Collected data
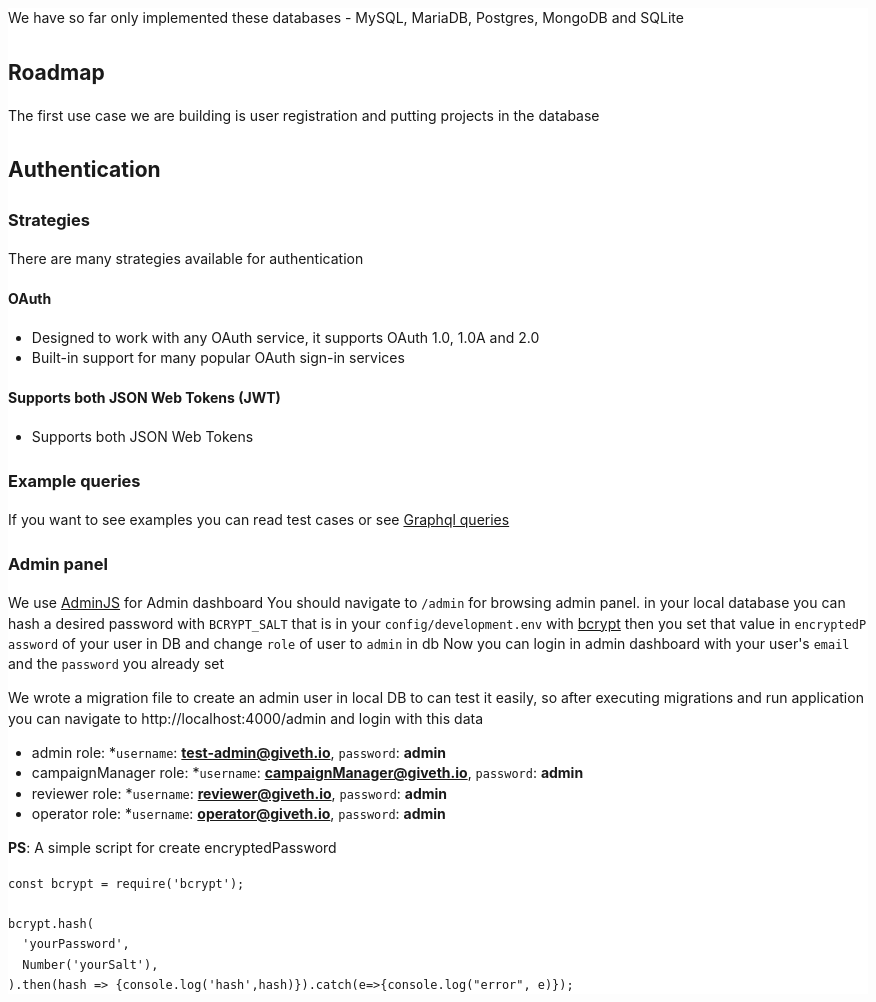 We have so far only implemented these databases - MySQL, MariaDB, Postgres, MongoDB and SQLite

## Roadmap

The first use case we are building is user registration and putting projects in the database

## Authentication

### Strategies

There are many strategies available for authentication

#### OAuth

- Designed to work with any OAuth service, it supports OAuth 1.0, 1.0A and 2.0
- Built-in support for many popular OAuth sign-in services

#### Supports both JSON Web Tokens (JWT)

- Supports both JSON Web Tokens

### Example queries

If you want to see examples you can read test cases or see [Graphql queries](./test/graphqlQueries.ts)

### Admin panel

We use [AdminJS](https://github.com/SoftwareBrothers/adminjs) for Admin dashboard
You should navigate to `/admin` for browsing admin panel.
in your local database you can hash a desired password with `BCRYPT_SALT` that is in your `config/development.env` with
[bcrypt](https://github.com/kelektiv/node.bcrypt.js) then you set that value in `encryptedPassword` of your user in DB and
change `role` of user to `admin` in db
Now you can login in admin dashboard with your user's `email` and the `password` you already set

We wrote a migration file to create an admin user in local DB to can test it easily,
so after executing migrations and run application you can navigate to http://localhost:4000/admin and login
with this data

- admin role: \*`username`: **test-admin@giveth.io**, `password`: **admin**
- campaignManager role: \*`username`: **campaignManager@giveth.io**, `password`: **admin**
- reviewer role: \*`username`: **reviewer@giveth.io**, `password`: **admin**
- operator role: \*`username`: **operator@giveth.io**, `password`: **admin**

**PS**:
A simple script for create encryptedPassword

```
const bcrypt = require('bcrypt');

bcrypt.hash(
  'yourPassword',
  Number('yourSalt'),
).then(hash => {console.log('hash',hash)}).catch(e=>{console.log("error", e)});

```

_Problem description_: Although the records contain pictures, your copy should hold only the text, reproduced exactly.

_Reply_:
 We have so far only implemented these databases - MySQL, MariaDB, Postgres, MongoDB and SQLite

## Roadmap

The first use case we are building is user registration and putting projects in the database

## Authentication

### Strategies

There are many strategies available for authentication

#### OAuth

- Designed to work with any OAuth service, it supports OAuth 1.0, 1.0A and 2.0
- Built-in support for many popular OAuth sign-in services

#### Supports both JSON Web Tokens (JWT)

- Supports both JSON Web Tokens

### Example queries

If you want to see examples you can read test cases or see [Graphql queries](./test/graphqlQueries.ts)

### Admin panel

We use [AdminJS](https://github.com/SoftwareBrothers/adminjs) for Admin dashboard
You should navigate to `/admin` for browsing admin panel.
in your local database you can hash a desired password with `BCRYPT_SALT` that is in your `config/development.env` with
[bcrypt](https://github.com/kelektiv/node.bcrypt.js) then you set that value in `encryptedPassword` of your user in DB and
change `role` of user to `admin` in db
Now you can login in admin dashboard with your user's `email` and the `password` you already set

We wrote a migration file to create an admin user in local DB to can test it easily,
so after executing migrations and run application you can navigate to http://localhost:4000/admin and login
with this data

- admin role: \*`username`: **test-admin@giveth.io**, `password`: **admin**
- campaignManager role: \*`username`: **campaignManager@giveth.io**, `password`: **admin**
- reviewer role: \*`username`: **reviewer@giveth.io**, `password`: **admin**
- operator role: \*`username`: **operator@giveth.io**, `password`: **admin**

**PS**:
A simple script for create encryptedPassword

```
const bcrypt = require('bcrypt');

bcrypt.hash(
  'yourPassword',
  Number('yourSalt'),
).then(hash => {console.log('hash',hash)}).catch(e=>{console.log("error", e)});

```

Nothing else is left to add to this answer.